__Assignment__. Would you write out all the records again, exactly?

Limb landmark coordinates:
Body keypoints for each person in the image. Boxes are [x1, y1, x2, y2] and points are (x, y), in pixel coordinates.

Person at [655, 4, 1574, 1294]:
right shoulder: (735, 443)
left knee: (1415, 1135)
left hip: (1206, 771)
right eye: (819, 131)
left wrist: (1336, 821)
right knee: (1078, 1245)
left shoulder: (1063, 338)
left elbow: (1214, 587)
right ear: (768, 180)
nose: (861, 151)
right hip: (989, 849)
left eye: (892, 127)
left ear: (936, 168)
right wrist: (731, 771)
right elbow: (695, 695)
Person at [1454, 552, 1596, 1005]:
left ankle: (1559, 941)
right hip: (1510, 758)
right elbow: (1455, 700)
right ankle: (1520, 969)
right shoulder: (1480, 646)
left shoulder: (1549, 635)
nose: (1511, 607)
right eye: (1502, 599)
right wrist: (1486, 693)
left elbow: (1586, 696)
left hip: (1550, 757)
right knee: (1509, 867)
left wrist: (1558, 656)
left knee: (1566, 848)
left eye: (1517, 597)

__Task solution__.
Body keypoints for each person in the image. Boxes are [x1, y1, x2, y2] and points are (x, y), in pixel coordinates.

Person at [655, 4, 1574, 1294]:
right shoulder: (735, 443)
left knee: (1415, 1135)
left hip: (1206, 771)
right eye: (819, 131)
left wrist: (1336, 821)
right knee: (1078, 1245)
left shoulder: (1063, 338)
left elbow: (1214, 587)
right ear: (768, 180)
nose: (861, 151)
right hip: (989, 849)
left eye: (892, 127)
left ear: (936, 168)
right wrist: (731, 771)
right elbow: (695, 695)
Person at [1454, 552, 1596, 1005]:
left ankle: (1559, 941)
right hip: (1510, 758)
right elbow: (1455, 700)
right ankle: (1520, 969)
right shoulder: (1480, 646)
left shoulder: (1549, 635)
nose: (1511, 607)
right eye: (1502, 599)
right wrist: (1486, 693)
left elbow: (1586, 696)
left hip: (1550, 757)
right knee: (1509, 867)
left wrist: (1558, 656)
left knee: (1566, 848)
left eye: (1517, 597)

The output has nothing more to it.